== YOUR INSTRUCTIONS ==
Once you have read the data below, set it all down again exactly.

== EXCERPTED RECORDS

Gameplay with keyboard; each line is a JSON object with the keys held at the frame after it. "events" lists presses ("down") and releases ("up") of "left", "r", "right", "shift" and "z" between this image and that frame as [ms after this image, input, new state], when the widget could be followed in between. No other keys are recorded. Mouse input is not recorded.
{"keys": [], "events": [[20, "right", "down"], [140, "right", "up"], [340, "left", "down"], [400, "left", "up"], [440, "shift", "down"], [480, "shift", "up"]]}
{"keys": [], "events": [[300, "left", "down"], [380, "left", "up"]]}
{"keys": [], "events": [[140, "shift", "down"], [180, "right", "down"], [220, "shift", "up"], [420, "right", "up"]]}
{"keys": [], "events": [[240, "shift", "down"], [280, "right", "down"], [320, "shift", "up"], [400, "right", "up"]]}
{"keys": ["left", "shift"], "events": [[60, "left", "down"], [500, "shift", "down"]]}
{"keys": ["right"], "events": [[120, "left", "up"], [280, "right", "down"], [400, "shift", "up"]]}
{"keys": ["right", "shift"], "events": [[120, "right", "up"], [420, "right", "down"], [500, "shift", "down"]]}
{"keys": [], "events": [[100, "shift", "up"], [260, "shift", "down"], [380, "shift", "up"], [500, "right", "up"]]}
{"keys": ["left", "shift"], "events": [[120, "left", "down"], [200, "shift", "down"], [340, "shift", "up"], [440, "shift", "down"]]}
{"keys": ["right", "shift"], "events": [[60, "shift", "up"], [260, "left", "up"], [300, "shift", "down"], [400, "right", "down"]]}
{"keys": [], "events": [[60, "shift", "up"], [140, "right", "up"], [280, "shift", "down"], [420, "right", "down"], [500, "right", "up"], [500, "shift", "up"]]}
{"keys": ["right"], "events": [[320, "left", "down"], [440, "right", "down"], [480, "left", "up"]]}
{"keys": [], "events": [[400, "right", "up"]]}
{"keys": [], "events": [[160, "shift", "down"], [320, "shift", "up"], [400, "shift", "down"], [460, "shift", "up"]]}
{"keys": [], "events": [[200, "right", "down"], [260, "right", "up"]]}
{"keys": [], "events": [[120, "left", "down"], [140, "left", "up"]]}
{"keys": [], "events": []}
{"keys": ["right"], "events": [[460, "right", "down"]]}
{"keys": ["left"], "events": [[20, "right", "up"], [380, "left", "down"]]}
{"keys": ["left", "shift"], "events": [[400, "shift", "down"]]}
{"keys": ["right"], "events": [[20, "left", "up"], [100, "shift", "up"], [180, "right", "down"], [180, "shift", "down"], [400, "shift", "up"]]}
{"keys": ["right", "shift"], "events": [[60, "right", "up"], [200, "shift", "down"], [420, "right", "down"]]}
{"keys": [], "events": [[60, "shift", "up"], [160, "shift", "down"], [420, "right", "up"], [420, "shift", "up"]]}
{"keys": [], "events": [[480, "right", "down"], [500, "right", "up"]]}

====

== ANSWER FOR THIS EXERCISE ==
Gameplay with keyboard; each line is a JSON object with the keys held at the frame after it. "events" lists presses ("down") and releases ("up") of "left", "r", "right", "shift" and "z" between this image and that frame as [ms after this image, input, new state], when the widget could be followed in between. No other keys are recorded. Mouse input is not recorded.
{"keys": [], "events": [[20, "right", "down"], [140, "right", "up"], [340, "left", "down"], [400, "left", "up"], [440, "shift", "down"], [480, "shift", "up"]]}
{"keys": [], "events": [[300, "left", "down"], [380, "left", "up"]]}
{"keys": [], "events": [[140, "shift", "down"], [180, "right", "down"], [220, "shift", "up"], [420, "right", "up"]]}
{"keys": [], "events": [[240, "shift", "down"], [280, "right", "down"], [320, "shift", "up"], [400, "right", "up"]]}
{"keys": ["left", "shift"], "events": [[60, "left", "down"], [500, "shift", "down"]]}
{"keys": ["right"], "events": [[120, "left", "up"], [280, "right", "down"], [400, "shift", "up"]]}
{"keys": ["right", "shift"], "events": [[120, "right", "up"], [420, "right", "down"], [500, "shift", "down"]]}
{"keys": [], "events": [[100, "shift", "up"], [260, "shift", "down"], [380, "shift", "up"], [500, "right", "up"]]}
{"keys": ["left", "shift"], "events": [[120, "left", "down"], [200, "shift", "down"], [340, "shift", "up"], [440, "shift", "down"]]}
{"keys": ["right", "shift"], "events": [[60, "shift", "up"], [260, "left", "up"], [300, "shift", "down"], [400, "right", "down"]]}
{"keys": [], "events": [[60, "shift", "up"], [140, "right", "up"], [280, "shift", "down"], [420, "right", "down"], [500, "right", "up"], [500, "shift", "up"]]}
{"keys": ["right"], "events": [[320, "left", "down"], [440, "right", "down"], [480, "left", "up"]]}
{"keys": [], "events": [[400, "right", "up"]]}
{"keys": [], "events": [[160, "shift", "down"], [320, "shift", "up"], [400, "shift", "down"], [460, "shift", "up"]]}
{"keys": [], "events": [[200, "right", "down"], [260, "right", "up"]]}
{"keys": [], "events": [[120, "left", "down"], [140, "left", "up"]]}
{"keys": [], "events": []}
{"keys": ["right"], "events": [[460, "right", "down"]]}
{"keys": ["left"], "events": [[20, "right", "up"], [380, "left", "down"]]}
{"keys": ["left", "shift"], "events": [[400, "shift", "down"]]}
{"keys": ["right"], "events": [[20, "left", "up"], [100, "shift", "up"], [180, "right", "down"], [180, "shift", "down"], [400, "shift", "up"]]}
{"keys": ["right", "shift"], "events": [[60, "right", "up"], [200, "shift", "down"], [420, "right", "down"]]}
{"keys": [], "events": [[60, "shift", "up"], [160, "shift", "down"], [420, "right", "up"], [420, "shift", "up"]]}
{"keys": [], "events": [[480, "right", "down"], [500, "right", "up"]]}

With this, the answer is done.